There's a day dedicated to Fettuccini Alfredo (February 7). Who knew? But if any food deserved a national holiday, I'm on board with this.
One of my best friends is Italian. Raging Italian. As in I'm not allowed to to say certain words in front of her, like proscuitto, unless I'm also copping a half-decent Italian-American accent.
My Southern-US-Transplanted-Canadian-Fake-Italian accent is an endless source of delight to other Italians who may be in the vicinity of us while we're shopping, and trust me, living in Hamilton? There are many. This is also awkward because I love Italian food, so we discuss it frequently, so I should probably hire a professional voice tutor.
I have it on good authority that Italians can't believe some of the stuff we call Italian food and how we eat it. Knowing what I do of the culture, I'm not really surprised. Italians love food, and Italian food is all about delighting in the flavour of fresh, simple, quality ingredients. When you buy a jar of alfredo sauce in the store, it is not any of those things.
Your average jar of store-bought alfredo sauce has like 10-15 ingredients, and at least half of them are thickeners and preservatives. REAL alfredo sauce, at heart, is just THREE ingredients: butter, cream, cheese.
I swear. That's it. You might have as many as five or six ingredients if you get a little saucy (badum-ching!) and add in some craziness like garlic or nutmeg, plus salt and pepper.
So let this be a lesson: if your alfredo sauce has an unpronouncable ingredient with more than 9 letters in it, or contains any hyphens, you might be doing it wrong.

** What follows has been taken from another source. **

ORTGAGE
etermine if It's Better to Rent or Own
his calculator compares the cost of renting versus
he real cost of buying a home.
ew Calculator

I can't believe how people cheat themselves out of the joy that is real alfredo sauce. Maybe the reason why is people don't understand how easy (and fast) it is to make (seriously, like 2-3 minutes tops). If you were a fan of my Spaghetti e Olio, you know how fast that comes together! Imagine that while you're waiting for the pasta to drain, you drop a pat of butter and pour a little cream into the bottom of the pasta pot, melt the butter, thicken it with a little grated parmesan, and stir the pasta back in.
Don't use a can of cheap parmesan for this one--you will be very sad (sorry big brands, but it's true). Go to the deli area and get them to point you at the tubs of grated Reggiano. While you're there, grab yourself a rotisserie chicken if you want to add a little something-something, and slice some up to top your pasta.

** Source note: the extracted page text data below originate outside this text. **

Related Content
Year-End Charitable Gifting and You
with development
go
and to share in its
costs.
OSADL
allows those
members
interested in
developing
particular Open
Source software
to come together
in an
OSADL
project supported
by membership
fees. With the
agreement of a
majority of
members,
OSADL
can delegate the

Then prop your feet up and bask in the adoration of your family members while you make them do the dishes.
1 LB (450g) fettuccini pasta - fresh (soft, not dried) if possible
3/4 cup freshly grated Parmigiano-Reggiano, plus extra to serve
2 tbsp butter
1 cup heavy cream, divided
Salt, fresh-cracked pepper, and ground nutmeg
Grilled or roasted chicken (optional)
Bring a large pot of lightly-salted water to a boil.
Add the pasta, and cook 2-3 minutes (if fresh), or 7-8 minutes (if dried), until tender but still firm to bite. Drain the fettuccini in the sink, but do not rinse.
After pouring the fettuccini into the colander, return the pot to the stove and reduce heat to medium-low. Add the butter and about 2/3 of the cream. Once the butter is fully melted and the cream is hot (but not boiling), return the pasta to the pot, and toss to coat. Sprinkle the pasta with the cheese, a dash of ground nutmeg, and additional salt and cracked pepper as you toss it, allowing it to heat through. If sauce becomes a little dry or lumpy, add a splash more cream.
Serve immediately. Garnish with chicken and fresh chopped parsley, if desired.